The songs, Volverás (You'll come back), Si faltas tú (If you're not), Tu me amas (You love me) and Mirándome (Looking at me), have spearheaded the tops of the major Christian radio stations in Latin America, as: La nueva 88.3 fm Miami, Radio Amor 91.9 fm. Baton Rouge, Louisiana, Plenitud Stereo 96.6 Barranquilla Colombia, among others.
Cristian Gastou, work at The LittleOne Christian Studio in Atlanta, Georgia.

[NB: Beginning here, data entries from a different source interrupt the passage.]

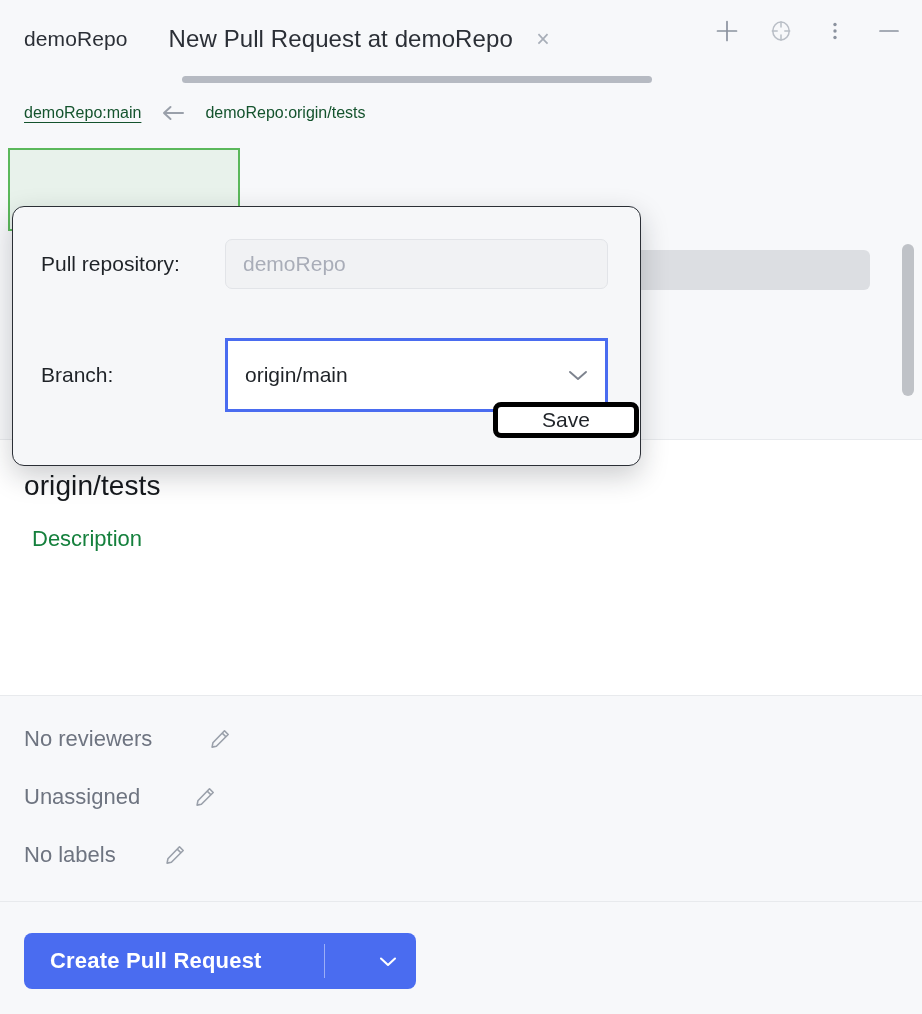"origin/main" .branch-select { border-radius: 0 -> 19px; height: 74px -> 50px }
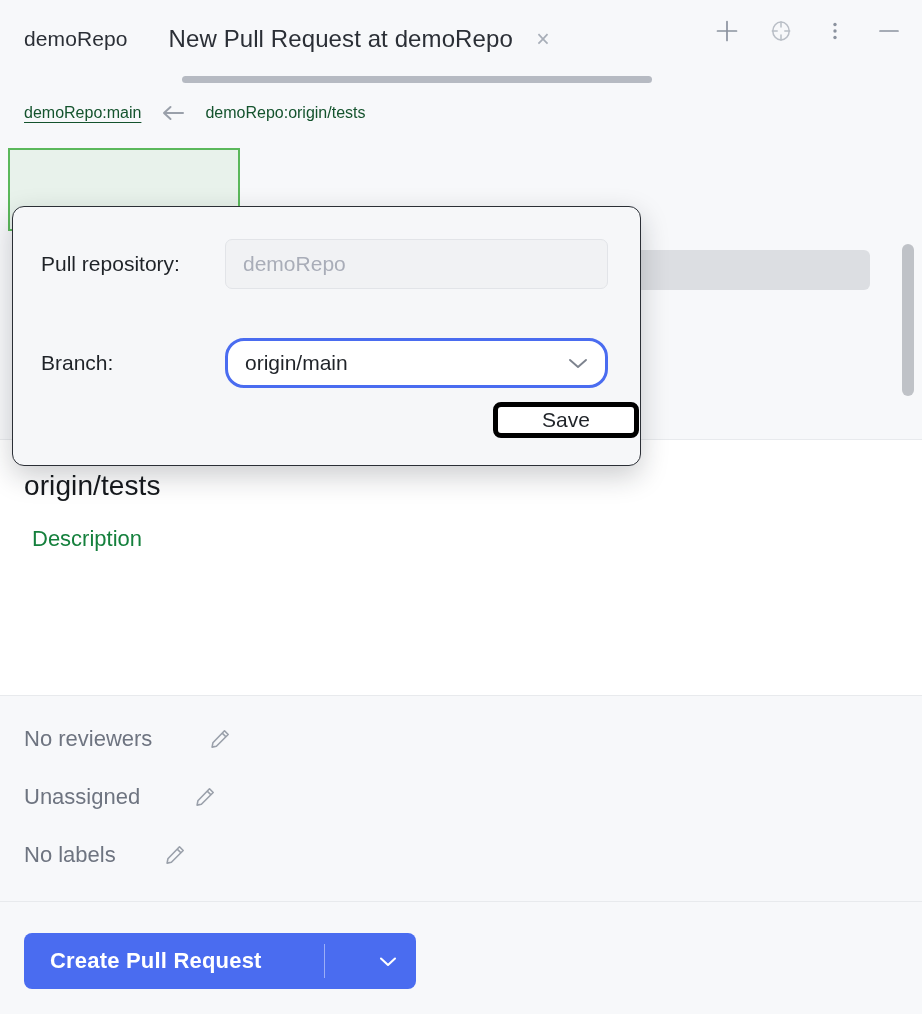"Save" .save-btn { border: 5px solid #000000 -> 2px solid #000000; height: 36px -> 68px }
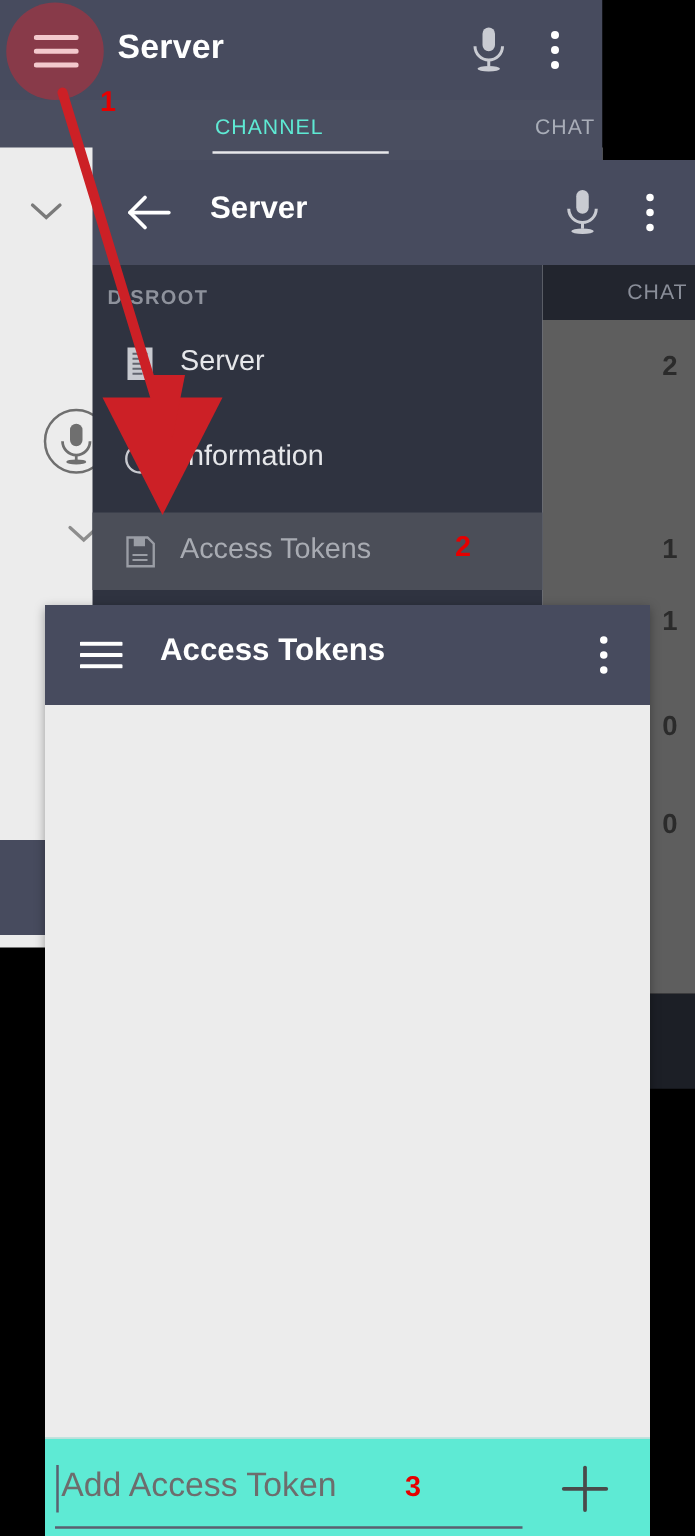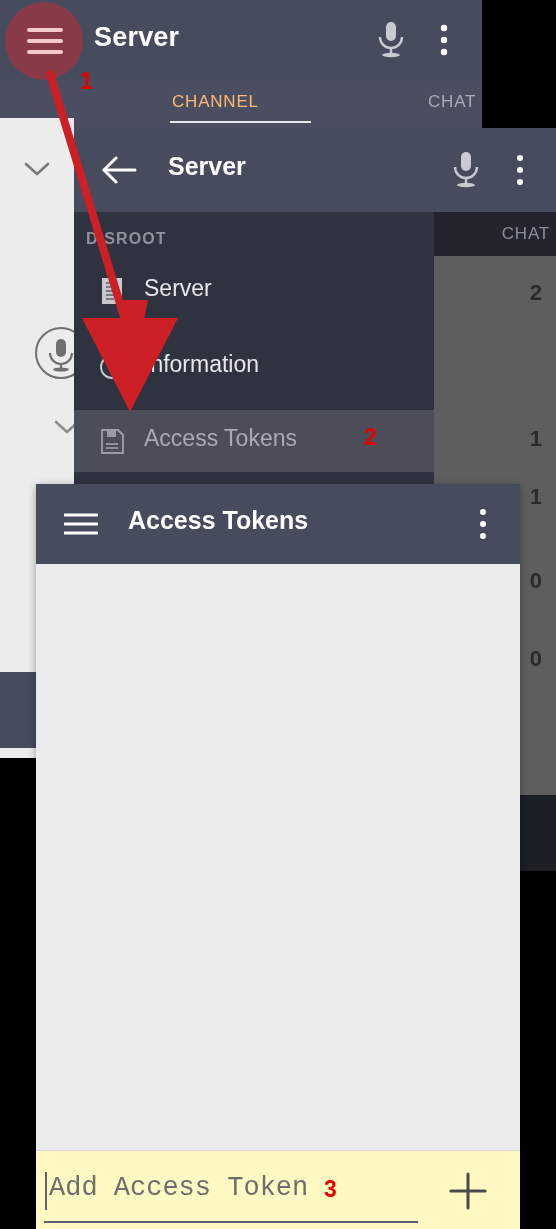"CHANNEL" .tab-channel { color: #fdba74 -> #5eead4 }
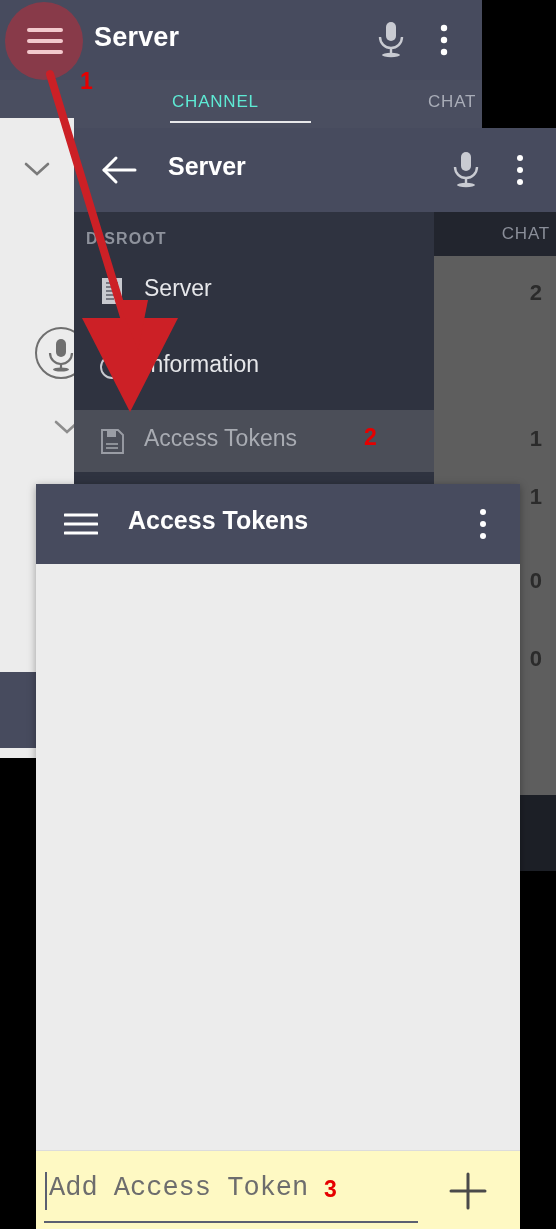"Add Access Token" .bottom-bar { background: #fef9c3 -> #5eead4; font-family: Liberation Mono, monospace -> none }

In the month of January 2013, Cristian Gastou with his wife Karina, founded the Christian Development Church, (Iglesia Desarrollo Cristiano) located in the city of Lawrenceville Georgia.

== Awards ==
He won three ARPA Awards (awarded by ANMAC - National Academy of Music and Christian Arts of Mexico) for his work as a producer:

- 2007 - Best Children Album - Dios no es un viejito (God is not an old man) / Shanna (Producer)
- 2008 - Best Child album - Se buscan corazones (Wanted hearts) / Laura Ayala (producer, composer)
- 2009 - Best independent album - El ultimo tren (Last Train Out) / Daniela Barroso (producer, composer)
- 2007 - nominee as: Composer of the Year for the song Volverás (You'll come back)
- 2010 - nominee as: best album of singer/songwriter, by Como se escapan los Lunes (As the Monday escape)

He won the PAOLI Award 2007 (Orlando, FL) as Christian singer/songwriter revelation of the year.